Stored entries:
* begin *

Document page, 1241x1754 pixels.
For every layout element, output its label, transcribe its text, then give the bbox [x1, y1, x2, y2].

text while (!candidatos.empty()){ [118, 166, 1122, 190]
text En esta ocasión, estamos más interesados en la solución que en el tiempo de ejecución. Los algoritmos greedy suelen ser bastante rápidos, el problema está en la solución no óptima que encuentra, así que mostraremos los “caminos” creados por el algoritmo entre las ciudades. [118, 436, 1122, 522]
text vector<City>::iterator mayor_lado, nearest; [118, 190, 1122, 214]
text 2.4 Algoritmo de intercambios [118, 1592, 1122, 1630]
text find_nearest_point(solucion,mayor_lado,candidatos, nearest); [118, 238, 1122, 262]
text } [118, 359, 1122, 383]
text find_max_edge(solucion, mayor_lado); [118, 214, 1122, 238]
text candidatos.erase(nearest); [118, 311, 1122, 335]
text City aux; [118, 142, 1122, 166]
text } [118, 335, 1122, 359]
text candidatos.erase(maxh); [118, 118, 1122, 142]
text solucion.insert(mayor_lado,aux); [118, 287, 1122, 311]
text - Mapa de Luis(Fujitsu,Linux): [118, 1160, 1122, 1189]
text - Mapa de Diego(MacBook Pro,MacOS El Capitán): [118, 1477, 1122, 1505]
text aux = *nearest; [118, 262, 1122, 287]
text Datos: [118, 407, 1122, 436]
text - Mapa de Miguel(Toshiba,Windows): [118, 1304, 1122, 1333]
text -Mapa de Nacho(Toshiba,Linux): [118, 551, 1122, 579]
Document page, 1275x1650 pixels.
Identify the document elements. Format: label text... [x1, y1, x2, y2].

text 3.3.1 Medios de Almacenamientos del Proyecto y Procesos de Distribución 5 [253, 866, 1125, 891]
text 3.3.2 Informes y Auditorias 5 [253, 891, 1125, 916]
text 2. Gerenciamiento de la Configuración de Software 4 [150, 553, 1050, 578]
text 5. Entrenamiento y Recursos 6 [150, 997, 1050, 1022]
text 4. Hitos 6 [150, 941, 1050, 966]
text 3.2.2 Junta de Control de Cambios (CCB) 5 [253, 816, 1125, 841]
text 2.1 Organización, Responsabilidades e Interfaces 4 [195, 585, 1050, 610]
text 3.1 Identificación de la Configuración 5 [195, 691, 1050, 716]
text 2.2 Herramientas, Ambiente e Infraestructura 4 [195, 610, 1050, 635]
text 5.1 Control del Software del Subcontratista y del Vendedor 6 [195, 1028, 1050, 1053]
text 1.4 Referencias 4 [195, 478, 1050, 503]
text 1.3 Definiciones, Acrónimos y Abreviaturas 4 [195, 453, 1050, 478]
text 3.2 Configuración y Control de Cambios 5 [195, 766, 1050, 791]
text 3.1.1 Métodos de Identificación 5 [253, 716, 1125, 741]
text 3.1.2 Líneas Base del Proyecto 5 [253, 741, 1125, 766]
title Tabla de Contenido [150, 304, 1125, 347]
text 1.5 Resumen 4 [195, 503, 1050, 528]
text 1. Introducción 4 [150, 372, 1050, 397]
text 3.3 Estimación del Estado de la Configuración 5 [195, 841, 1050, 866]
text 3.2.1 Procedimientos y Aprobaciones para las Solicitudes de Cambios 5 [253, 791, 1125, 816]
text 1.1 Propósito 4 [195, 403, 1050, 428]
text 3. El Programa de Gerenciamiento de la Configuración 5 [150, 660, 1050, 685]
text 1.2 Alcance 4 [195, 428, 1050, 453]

* end *

Which lines in the records contain the word "Software", with case counting? Identify each of them and copy it in full.

* SOLUTION:
text 2. Gerenciamiento de la Configuración de Software 4 [150, 553, 1050, 578]
text 5.1 Control del Software del Subcontratista y del Vendedor 6 [195, 1028, 1050, 1053]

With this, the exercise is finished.